Pakistani kids get HIV from transfusions

Pakistani officials have slammed as "shocking" the case of 10 children who contracted HIV from tainted blood transfusions.

Ten Pakistani children have been infected with HIV after receiving tainted blood transfusions, in what officials say is a "shocking" case highlighting the abysmal state of blood screening in the country.

The children, aged five to sixteen, all suffer from the hereditary blood disorder Thalassaemia, which requires patients to undergo regular transfusions.

Saira Afzal Tarar, Minister of National Health Services Regulation and Coordination, slammed the case as "shocking" and promised an investigation.

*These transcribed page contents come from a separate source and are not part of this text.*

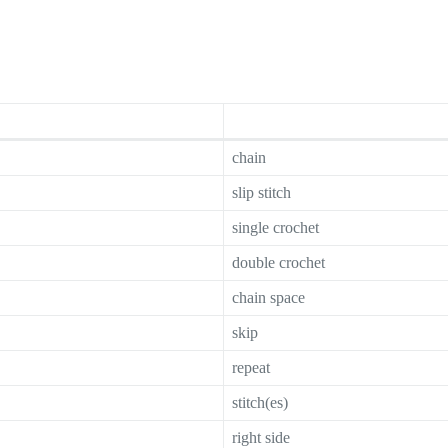
chain
slip stitch
single crochet
double crochet
chain space
skip
repeat
stitch(es)
right side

"I have sought reports about the incident and I am also writing to the provincial governments about it," she said.

While Pakistan has federal and provincial acts of parliament requiring blood screening, their implementation is weak.

"The people responsible should be punished and punished very severely," said Javed Akram, vice chancellor of the Pakistan Institute of Medical Sciences.

"Somebody struggled with a lifelong disease and you gave them another lifelong disease," he said.

Akram said the number of children affected was likely to increase as more Thalassaemia patients underwent testing.

"We have offered them free-of-cost treatment, treating both HIV-AIDS as well as Thalassaemia," he said.

Dr Yasmin Rashid, secretary general of the Thalassaemia Federation of Pakistan, said the affected children were from Islamabad, Rawalpindi and Lahore, though it was hard to pinpoint at this stage which blood banks were the culprits.

"All these children go through multiple transfusion centres. If they don't go through one centre they go from another centre."

Rashid said that while some transfusion centres screen for Hepatitis B and C, they do not normally test for HIV.

Pakistan is considered a low prevalence country for HIV, with UNAIDS estimating that less than 0.05 per cent of the general population is infected.

But the disease is expanding among injecting drug users, sex workers, and migrant labourers returning from the Gulf.

Thalassaemia prevents the production of haemoglobin and affects an estimated 50,000 people in the country.